Given that the person that originally mentioned this didn’t cite an article (apparently he’d read about it years ago) I’ve found myself wondering if it’s actually true or not.
It’s pretty much consensus that Neanderthals sometimes ate their own, but I’ve never heard this idea that it was so common among modern humans that some weird resistance has developed. And we don’t know if it was ritual cannibalism or “I’m hungry” cannibalism. Why don’t you ask him to cite his claim in that forum?
There would seem to be a logical argument that the reason humans evolve an immunity to human diseases is because they are humans not because they eat humans.
Although it is debated, evidence suggests that cannibalism was quite common in our prehistory. Cite. Human remains have been found processed in ways similar to non-human animal remains. Cite. Some believe that these de-fleshings were done for ritual reasons, but when the bones are broken in ways that suggest marrow extraction, it is hard to imagine another purpose for these skinnings and evisceration, especially when the bones are disposed of in a similar manner to the animal remains found along side of them. Cite. What’s fascinating about some of these sites (especially the early Homo ones) is that the individuals eaten were usually adolescents or children, including young females. Cite. So it wasn’t necessarily done as a way to dispose of enemy combatants.
Human flesh and bone has been found in human cropolites at various sites around the world. Cite.
The person arguing for genetic changes probably read this article.
Your link has the following quote:
Jose Maria Bermudez de Castro, one of the co-directors of the Atapuerca project, a UNESCO World Heritage Site, said: “It is the first well-documented case of cannibalism in the history of humanity.”
This is such a bizarre claim it’s hard to know what he may have meant, or whether he was misquoted.

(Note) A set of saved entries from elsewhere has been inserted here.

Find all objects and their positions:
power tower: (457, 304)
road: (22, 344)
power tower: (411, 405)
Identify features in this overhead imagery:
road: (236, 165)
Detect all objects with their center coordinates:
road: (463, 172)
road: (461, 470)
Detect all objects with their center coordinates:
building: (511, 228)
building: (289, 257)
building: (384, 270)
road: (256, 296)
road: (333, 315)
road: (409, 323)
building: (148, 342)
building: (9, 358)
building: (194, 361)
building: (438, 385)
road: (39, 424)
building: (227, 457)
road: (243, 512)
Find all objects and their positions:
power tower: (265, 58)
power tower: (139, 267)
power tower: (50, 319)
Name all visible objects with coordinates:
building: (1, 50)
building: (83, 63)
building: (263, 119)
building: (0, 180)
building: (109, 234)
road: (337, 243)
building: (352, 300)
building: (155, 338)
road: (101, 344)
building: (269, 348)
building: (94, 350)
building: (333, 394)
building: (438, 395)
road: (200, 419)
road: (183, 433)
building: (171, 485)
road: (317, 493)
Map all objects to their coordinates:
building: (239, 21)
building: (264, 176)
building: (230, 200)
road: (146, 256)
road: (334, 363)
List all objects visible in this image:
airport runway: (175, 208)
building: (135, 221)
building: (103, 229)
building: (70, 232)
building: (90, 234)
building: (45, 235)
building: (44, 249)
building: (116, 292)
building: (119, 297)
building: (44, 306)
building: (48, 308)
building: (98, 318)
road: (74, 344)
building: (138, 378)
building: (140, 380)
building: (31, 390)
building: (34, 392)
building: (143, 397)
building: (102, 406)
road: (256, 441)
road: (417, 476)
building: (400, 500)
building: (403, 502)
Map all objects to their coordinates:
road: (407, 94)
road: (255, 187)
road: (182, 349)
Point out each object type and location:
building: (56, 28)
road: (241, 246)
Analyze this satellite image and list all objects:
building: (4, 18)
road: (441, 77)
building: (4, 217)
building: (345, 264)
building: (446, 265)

Seriously…the Maoris were very well-known cannibals, they ate several of Captain Cook’s crew. Quite a few tribes in the South Pacific were regular cannibals, including the Fijians.
The first of many in the history of the human species, not the first one ever. Using “first” as a synonym for “earliest”, a usage which seems obvious to me but is apparently not so obvious to other people.
Also, a lot of claims of cannibalism are not well-documented. It’s the sort of thing said about the tribe over the next hill. Not to say cannibalism doesn’t happen or hasn’t been well-documented in some cases, but it’s still one of those story’s that sometimes gets told without foundation.
Kind of off-topic a bit, but I remember seeing a show on TV claiming that cannibalistic frogs may receive some sort of genetic memory of previous generations.
I think that over time through naturally occuring mutations in our genes, we have developed this resistance. I’m assuming that early humans may have turned to canabolism during extreme circumstances for survival, or possibly for religious sacrifices. Regardless of how these humans chose to consume their own, resistance was going to develop over many thousands of years through naturally occuring mutations.
Also, through natural selection humans which may have caught diseases from canabolism probably died as a consequence or were less likely to reproduce, those humans which may have had a chance mutation in their genes were immune to these diseases and were able to survive and reproduce, so that this gene that coded for immunity was passed onto their offspring. Slowly but surely this process would have decreased the number of humans that did not possess resistance and increased the number that did.
However, this of course is just my hypothesis anyway!